Never turn the little knobs under the sink!
Here in China, we don’t need your filthy American luxuries like “hot tap water on command”. Instead of a constantly running water heater built into the plumbing system, we have a small water heater connected only to a shower handle above the bath and to the bathroom sink.
Except its not connected to the bathroom sink.
Oh, it’s connected, with something like 4 knobs on the pipe between the heater itself and the faucet. We briefly experimented when we first got here a year ago, and gave up hope of hot faucet water. As long as there was hot bath water, we’d be fine.
Well, yesterday, I discovered YET another knob, on the same pipe, hence forth unknown to mankind, and decided this was clearly the key to hot faucet water, which I could use to shave this mangled mass of hair I call “beard”.
I turned this knob, and instantly, gushes of water started shooting out, all over the bathroom.
My clothes were soaked.
Our three towels were soaked.
Everything was instantly covered in water!
And I couldn’t turn it back!
Oh, try as I might, it just gushed faster and faster!
I frantically turned off all the other knobs, hoping to cut the flow, to no avail.
I searched the house for a wrench or wrench like implement!!
Amber said, “Why don’t you use a towel to grip the knob with?”
I returned to the bathroom, intent to follow this advice, when, what did I discover, but a goblin, green as the lettering on my classic winamp skin, wearing pointy red boots and a purple jesters cap, banging away on the pipes, singing a merry little goblin ditty in his high pitched voice.
It went something like this:
“Green green pipes break trouble double bubble bobble pipe break pipe dream break the pipes be real mean!”
Well, I went to the kitchen to fetch my sword, “Goblins Bane”, which up until now we have been using to chop potatos and carrots, for lack of a goblin.
I charged into the bathroom, sword high above my head, screaming my warcry of “ARRRGGGGGoooooGAAAAA!!!!”
Amber watched me with a puzzled and smugly, superior gaze and said, “What are you doing? Just turn it with a towel!” By now, the water in the apartment was ankle deep. The phone was ringing: this was assuredly the building manager calling to ask why there was water running out from underneath our door and down the stairs.
The goblin, upon hearing my terrifying warcry, began pleading for mercy, and I scoffed, in both pity and disgust, “Begone Fiend! And do not return, or else You will feel the cold steel of my Blade, ‘Goblin’s Bane’! And always remember the name of ‘Kevin: Goblin Slayer’!”
The green goblin fled for his life, leaping out the open window.
I descended upon the pipe, fixing it firmly in my hand with all my strength, and gave a mighty twist…..nothing.
Amber’s voice, from the bedroom, “Use a towel! It’ll be easier!”
I muttered under my breath, “Yes, of course it will, wench….Sure…”

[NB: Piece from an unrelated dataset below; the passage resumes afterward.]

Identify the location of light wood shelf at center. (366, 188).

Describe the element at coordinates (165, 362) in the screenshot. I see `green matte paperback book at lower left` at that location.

I grabbed a towel, just to prove her wrong, and wrapped it around my mighty hand, which had already failed me before. I gripped the knob, and once again gave a mighty twist…I could feel the magicals strength of the towel flowing into the my forearm, and felt the skin break in my palm, as, finally, the knob returned to its rightful place.
And the water stopped.
And all was peaceful, thanks to my heroic efforts, my sword “Goblin’s Bane” and…ummm…the towel.